Locate each line in the items below that contains the word "NƯỚC", and copy every such line in full.

> [GIVEN RECORDS]:
===============

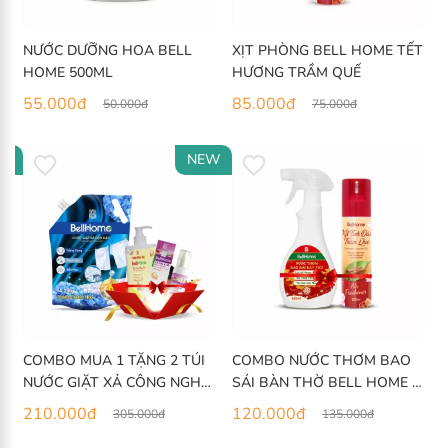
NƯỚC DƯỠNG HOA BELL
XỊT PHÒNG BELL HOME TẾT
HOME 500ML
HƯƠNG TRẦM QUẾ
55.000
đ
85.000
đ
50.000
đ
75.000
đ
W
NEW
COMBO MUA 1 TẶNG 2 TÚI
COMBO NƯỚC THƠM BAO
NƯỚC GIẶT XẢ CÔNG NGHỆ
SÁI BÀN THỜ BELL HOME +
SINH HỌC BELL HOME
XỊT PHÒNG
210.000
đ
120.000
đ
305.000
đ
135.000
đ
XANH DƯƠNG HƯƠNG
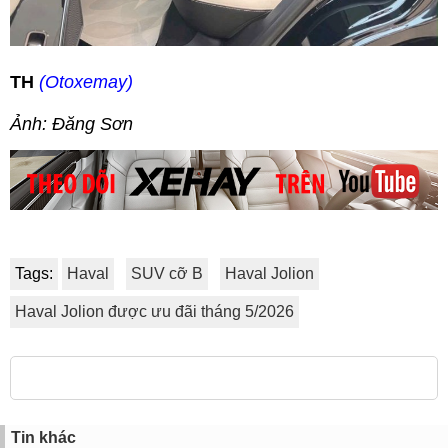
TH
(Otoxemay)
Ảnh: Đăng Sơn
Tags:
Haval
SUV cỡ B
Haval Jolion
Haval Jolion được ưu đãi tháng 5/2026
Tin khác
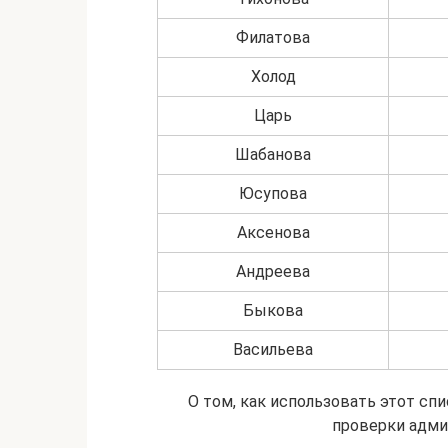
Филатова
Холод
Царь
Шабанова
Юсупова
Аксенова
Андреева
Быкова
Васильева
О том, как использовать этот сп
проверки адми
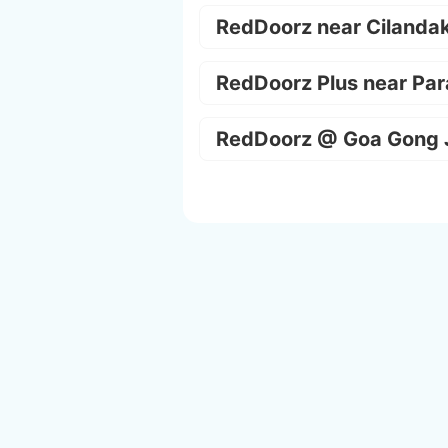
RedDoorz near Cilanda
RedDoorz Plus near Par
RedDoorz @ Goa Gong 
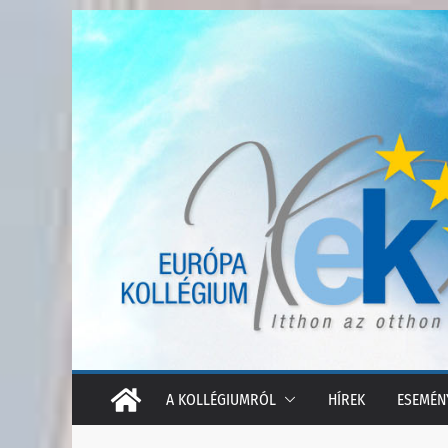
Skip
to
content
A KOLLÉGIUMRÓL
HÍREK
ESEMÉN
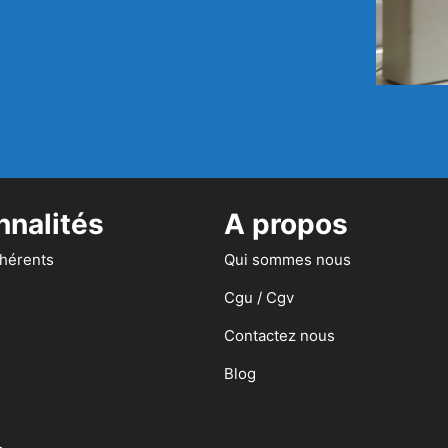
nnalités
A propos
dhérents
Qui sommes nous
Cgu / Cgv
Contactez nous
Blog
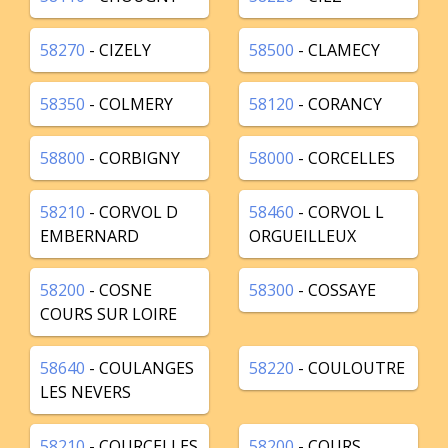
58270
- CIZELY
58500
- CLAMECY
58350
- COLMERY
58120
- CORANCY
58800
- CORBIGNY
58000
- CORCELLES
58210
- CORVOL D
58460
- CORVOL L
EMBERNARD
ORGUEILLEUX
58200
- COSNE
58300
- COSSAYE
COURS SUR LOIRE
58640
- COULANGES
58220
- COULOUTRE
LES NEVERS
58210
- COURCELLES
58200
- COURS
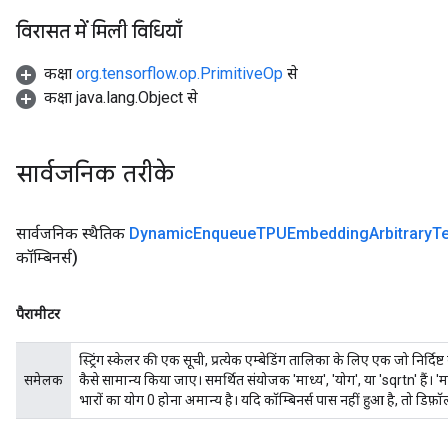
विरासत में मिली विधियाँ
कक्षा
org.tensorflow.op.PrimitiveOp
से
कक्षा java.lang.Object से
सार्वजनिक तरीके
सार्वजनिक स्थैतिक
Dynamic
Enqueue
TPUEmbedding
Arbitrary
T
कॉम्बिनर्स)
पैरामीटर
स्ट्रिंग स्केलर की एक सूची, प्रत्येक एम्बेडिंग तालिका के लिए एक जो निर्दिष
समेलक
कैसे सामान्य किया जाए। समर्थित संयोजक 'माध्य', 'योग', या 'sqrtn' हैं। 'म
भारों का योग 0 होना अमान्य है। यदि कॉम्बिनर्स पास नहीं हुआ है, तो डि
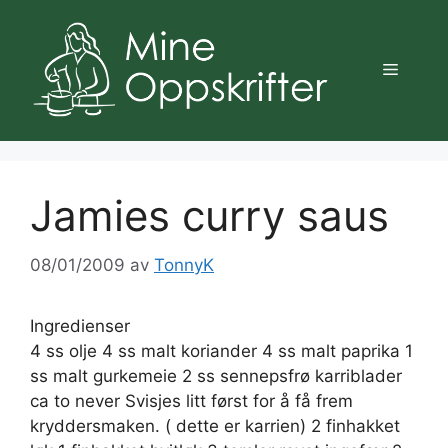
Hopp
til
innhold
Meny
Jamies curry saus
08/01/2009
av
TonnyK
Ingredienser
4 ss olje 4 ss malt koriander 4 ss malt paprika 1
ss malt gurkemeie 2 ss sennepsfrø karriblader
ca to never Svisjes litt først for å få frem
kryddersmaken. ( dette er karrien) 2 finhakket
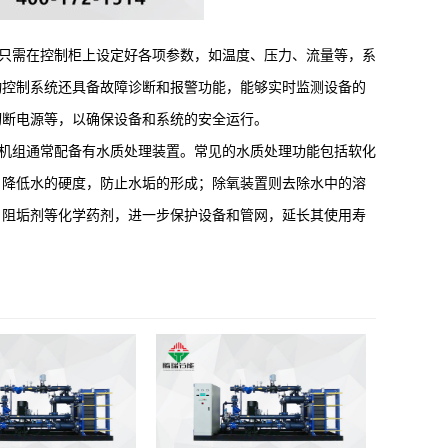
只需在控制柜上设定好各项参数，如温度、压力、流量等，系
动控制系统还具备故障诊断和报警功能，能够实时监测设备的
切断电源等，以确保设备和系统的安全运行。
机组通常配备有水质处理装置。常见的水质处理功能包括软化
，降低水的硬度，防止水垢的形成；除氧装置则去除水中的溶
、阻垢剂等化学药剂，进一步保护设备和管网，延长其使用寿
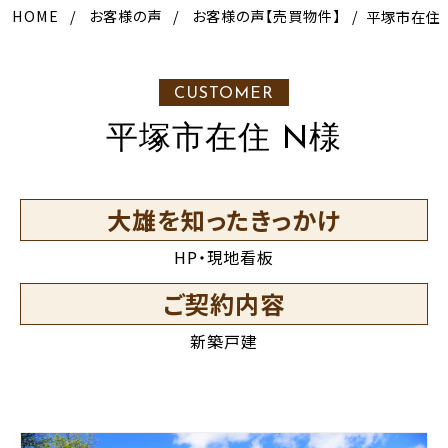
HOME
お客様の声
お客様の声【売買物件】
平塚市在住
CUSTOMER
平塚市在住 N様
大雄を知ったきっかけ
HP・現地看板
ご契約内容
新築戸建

===============

> [ANSWER TO THE EXERCISE]:
NƯỚC DƯỠNG HOA BELL
COMBO NƯỚC THƠM BAO
NƯỚC GIẶT XẢ CÔNG NGHỆ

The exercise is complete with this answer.